From the first line down to the one containing "96, 335, 134]", reproduce the entries below exactly and leave out the pictures.

═══ GIVEN DATA

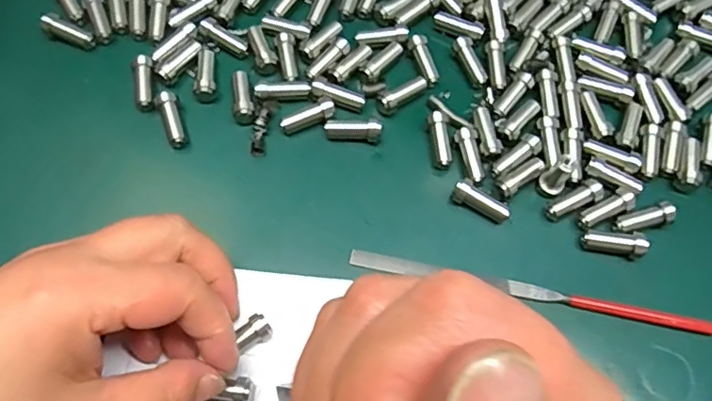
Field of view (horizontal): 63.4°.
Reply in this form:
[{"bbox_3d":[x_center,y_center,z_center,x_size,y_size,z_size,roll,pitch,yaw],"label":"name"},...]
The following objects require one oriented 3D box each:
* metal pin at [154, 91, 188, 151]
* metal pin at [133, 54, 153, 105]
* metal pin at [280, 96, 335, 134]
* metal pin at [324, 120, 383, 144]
[{"bbox_3d":[-0.088,-0.039,0.276,0.009,0.008,0.028,-21,69,-9],"label":"metal pin"},{"bbox_3d":[-0.104,-0.059,0.283,0.008,0.007,0.027,-5,68,-3],"label":"metal pin"},{"bbox_3d":[-0.023,-0.041,0.278,0.027,0.006,0.008,-24,70,-10],"label":"metal pin"},{"bbox_3d":[-0.001,-0.034,0.276,0.026,0.009,0.007,6,68,2],"label":"metal pin"}]

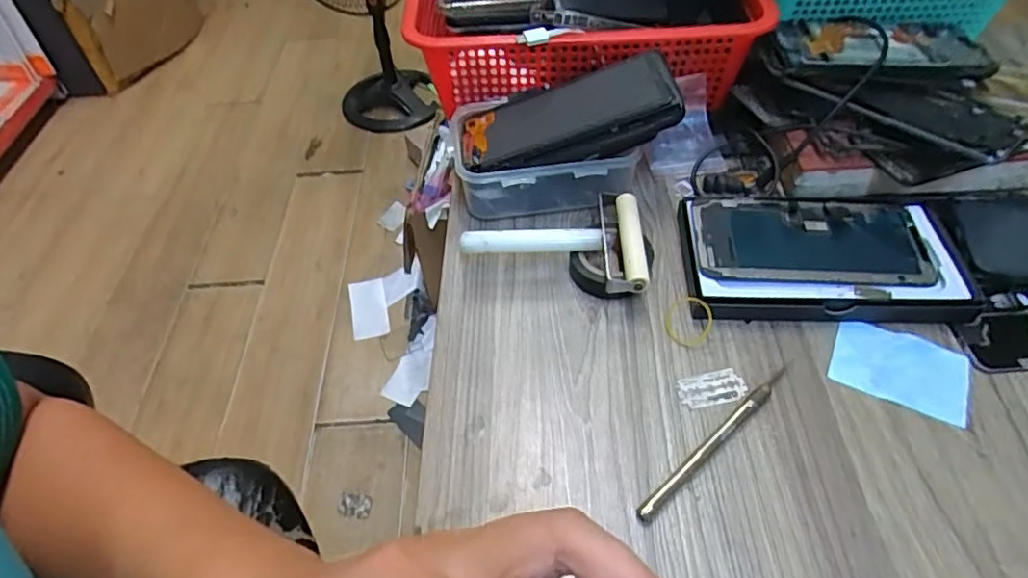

══════

--- RESPONSE TO THIS EXERCISE ---
Field of view (horizontal): 63.4°.
Reply in this form:
[{"bbox_3d":[x_center,y_center,z_center,x_size,y_size,z_size,roll,pitch,yaw],"label":"name"},...]
The following objects require one oriented 3D box each:
* metal pin at [154, 91, 188, 151]
* metal pin at [133, 54, 153, 105]
* metal pin at [280, 96, 335, 134]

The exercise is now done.